COS 39-8
Environmental factors are more effective at explaining differences in tropical fungal endophyte communities than distance
Understanding the distribution of microbial organisms across diverse environments represents an exciting frontier in biogeography research. We sought to build on a previous study showing that elevation and rainfall are important factors influencing the distribution of communities of foliar fungal endophytes in leaves of Metrosideros polymorpha (Myrtaceae), a widespread endemic Hawaiian tree across a tropical landscape in Hawai’i. In this study, we sought to explicitly quantify the extent to which the spatial structuring we observed in fungal endophyte communities can be attributed to distance alone, as opposed to being a result of variation in environment. To do so, we quantified endophyte communities in ten trees at each of six additional sites, across which elevation and mean annual rainfall are held as constant as possible but distance is varied.
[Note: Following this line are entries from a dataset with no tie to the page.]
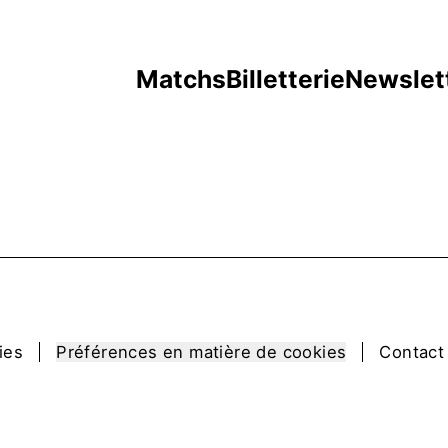
Matchs
Billetterie
Newslet
ies
Préférences en matière de cookies
Contact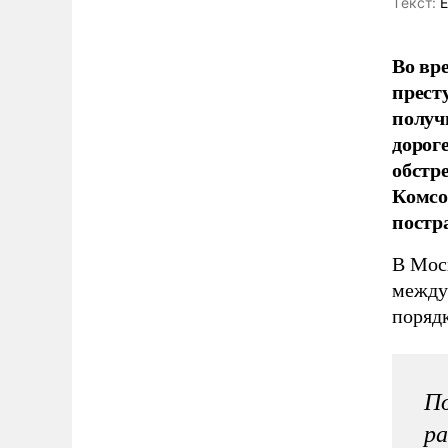
Tекст:
Е
Во вр
прест
получ
дорог
обстр
Комсо
постр
В Мос
между
порядк
По
ра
To quantify the foliar endophytic fungal communities in leaves of Metrosideros at each of these sites, we relied on high-throughput pyrosequencing of the internal transcribed spacer 1 region, amplified from surface-sterilized, asymptomatic leaves of Metrosideros polymorpha, using fungal specific PCR primers.
Results/Conclusions
By sampling across a set of sites that are similar in elevation and mean annual rainfall, but range in pairwise distance from tens to hundreds of kilometers, we find that distance shapes community similarity to a comparatively smaller extent than environmental factors do across a heterogenous tropical landscape. These results reinforce the prior finding of the importance of elevation and rainfall in structuring foliar fungal endophyte communities within a single host across the scale of a landscape, and suggest the different spatial scales at which environmental factors and geographic distance each may be relevent for shaping the composition of these microbial communities.